Regulation of the Thermal and Electrical Transport Properties of Large-Pore Borophene Nanoribbons Based on Molecular Surface Adsorption Engineering
Annotatsiya
Large-pore borophene, a novel two-dimensional (2D) material with exceptional electrical properties and unique electronic structure, shows thermal and electrical potential in nanoribbon configurations due to quantum confinement effects. Surface adsorption is an effective strategy to tune the physicochemical properties of low-dimensional materials due to enhanced electron/phonon scattering effects. In this work, thermal/electric transport behavior of large-pore borophene nanoribbons (LH_ψ) with surface-adsorbed DBHD molecules was systematically investigated by using density functional theory (DFT) combined with nonequilibrium Green’s function (NEGF) method.
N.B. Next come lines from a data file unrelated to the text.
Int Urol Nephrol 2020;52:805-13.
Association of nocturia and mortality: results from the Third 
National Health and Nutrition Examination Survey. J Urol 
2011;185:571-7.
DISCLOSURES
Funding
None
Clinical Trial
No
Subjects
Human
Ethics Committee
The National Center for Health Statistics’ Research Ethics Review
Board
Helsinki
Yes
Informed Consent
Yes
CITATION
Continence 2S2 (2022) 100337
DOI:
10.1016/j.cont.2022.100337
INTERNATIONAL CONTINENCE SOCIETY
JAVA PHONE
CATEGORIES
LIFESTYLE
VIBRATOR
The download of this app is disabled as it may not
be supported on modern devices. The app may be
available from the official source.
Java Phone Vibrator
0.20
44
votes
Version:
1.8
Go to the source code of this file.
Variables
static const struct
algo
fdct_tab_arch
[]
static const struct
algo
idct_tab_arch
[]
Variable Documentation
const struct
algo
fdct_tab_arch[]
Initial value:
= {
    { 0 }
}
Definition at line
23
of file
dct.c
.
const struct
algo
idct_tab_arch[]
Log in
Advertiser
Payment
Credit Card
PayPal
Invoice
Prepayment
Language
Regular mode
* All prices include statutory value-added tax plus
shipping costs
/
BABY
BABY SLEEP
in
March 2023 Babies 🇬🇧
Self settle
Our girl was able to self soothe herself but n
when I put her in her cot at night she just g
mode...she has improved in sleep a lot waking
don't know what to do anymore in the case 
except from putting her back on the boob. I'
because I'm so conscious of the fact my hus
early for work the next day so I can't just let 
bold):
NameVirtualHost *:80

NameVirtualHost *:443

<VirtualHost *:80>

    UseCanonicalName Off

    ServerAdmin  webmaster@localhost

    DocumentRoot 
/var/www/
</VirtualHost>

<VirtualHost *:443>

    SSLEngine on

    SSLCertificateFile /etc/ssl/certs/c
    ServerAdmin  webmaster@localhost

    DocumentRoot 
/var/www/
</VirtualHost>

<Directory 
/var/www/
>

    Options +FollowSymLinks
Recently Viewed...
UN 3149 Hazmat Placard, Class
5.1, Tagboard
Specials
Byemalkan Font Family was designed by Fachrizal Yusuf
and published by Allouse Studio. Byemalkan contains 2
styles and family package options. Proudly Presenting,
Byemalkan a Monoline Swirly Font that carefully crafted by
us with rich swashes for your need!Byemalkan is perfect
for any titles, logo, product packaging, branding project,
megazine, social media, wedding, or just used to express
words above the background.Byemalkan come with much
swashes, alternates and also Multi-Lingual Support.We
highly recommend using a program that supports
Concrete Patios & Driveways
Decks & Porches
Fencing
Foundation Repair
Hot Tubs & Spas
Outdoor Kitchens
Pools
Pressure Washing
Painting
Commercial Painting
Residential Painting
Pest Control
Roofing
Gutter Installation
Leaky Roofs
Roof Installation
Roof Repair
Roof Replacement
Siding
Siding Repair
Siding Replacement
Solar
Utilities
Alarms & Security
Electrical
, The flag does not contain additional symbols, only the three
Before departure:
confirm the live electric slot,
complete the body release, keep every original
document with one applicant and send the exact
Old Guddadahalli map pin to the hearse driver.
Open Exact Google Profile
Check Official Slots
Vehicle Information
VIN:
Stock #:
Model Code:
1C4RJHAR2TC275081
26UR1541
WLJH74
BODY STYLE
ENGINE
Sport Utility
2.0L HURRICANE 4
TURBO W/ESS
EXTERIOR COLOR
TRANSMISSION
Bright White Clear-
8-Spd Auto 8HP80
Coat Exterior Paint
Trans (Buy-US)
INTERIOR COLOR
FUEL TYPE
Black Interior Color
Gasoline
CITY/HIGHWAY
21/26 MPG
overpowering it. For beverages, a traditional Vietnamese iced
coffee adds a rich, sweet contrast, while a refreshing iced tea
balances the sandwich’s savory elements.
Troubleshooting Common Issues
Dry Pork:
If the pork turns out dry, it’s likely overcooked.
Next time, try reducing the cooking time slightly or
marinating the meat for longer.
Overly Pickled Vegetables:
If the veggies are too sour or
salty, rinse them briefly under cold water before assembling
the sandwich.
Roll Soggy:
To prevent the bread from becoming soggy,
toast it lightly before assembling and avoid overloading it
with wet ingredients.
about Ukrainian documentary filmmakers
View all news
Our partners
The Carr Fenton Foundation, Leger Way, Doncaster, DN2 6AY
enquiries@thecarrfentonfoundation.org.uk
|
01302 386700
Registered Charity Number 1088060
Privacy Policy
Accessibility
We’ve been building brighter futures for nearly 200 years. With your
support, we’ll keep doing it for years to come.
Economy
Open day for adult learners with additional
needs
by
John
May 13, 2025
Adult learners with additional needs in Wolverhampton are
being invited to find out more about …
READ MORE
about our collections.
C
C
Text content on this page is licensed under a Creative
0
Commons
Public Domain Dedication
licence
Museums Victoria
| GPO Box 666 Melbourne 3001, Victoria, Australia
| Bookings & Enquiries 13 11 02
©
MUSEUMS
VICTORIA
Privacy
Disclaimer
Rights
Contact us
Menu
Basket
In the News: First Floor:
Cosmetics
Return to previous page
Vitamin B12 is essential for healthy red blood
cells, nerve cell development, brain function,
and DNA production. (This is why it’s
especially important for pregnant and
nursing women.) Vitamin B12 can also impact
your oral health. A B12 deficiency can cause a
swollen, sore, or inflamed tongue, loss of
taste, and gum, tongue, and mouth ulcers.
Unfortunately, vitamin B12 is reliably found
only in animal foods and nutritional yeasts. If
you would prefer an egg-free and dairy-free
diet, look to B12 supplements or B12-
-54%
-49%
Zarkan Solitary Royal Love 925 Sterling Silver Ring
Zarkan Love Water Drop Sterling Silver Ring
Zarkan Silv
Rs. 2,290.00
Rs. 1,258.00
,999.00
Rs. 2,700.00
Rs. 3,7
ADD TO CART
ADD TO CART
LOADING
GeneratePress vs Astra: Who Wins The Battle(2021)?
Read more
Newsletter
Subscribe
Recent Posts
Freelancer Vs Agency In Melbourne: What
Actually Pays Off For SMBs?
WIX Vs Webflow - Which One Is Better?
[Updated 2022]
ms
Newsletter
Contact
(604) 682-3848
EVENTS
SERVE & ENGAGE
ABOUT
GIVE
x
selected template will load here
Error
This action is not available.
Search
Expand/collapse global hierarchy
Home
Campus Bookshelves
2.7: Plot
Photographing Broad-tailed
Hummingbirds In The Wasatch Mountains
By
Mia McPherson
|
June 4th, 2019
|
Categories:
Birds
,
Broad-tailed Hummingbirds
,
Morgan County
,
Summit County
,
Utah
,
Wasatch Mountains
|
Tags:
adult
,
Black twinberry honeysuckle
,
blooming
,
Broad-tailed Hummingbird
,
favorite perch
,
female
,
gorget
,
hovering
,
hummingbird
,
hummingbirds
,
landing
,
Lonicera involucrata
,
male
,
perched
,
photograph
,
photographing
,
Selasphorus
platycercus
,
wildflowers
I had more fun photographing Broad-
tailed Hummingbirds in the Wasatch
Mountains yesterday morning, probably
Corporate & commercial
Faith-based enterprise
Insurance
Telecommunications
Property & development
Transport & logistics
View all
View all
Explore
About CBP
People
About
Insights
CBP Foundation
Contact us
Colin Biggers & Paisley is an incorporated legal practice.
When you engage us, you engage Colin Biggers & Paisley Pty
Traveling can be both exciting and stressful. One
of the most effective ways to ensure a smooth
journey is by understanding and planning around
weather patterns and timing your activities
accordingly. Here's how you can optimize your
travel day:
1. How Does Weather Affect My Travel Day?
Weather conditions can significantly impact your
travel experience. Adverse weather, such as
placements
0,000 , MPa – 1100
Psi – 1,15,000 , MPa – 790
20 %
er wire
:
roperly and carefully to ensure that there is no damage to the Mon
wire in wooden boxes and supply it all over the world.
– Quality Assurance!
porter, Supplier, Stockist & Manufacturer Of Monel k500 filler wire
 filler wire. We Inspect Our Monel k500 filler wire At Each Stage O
Asymmetric single-sided adsorption significantly suppresses thermal conductance by enhancing the out-of-plane phonon scattering behavior. Symmetric double-sided π–π stacking plays a dual role: a significant decrease in charge transfer reduces the electrical conductance of LH_ψ/(DBHD)2 system; double-sided π–π stacking boosts thermal conductance by suppressing out-of-plane vibrations simultaneously to enhance the phonon coherent transport behavior. This work provides a theoretical basis to expand large-pore borophene nanoribbons for the application of thermal and electric properties and functional electronic devices.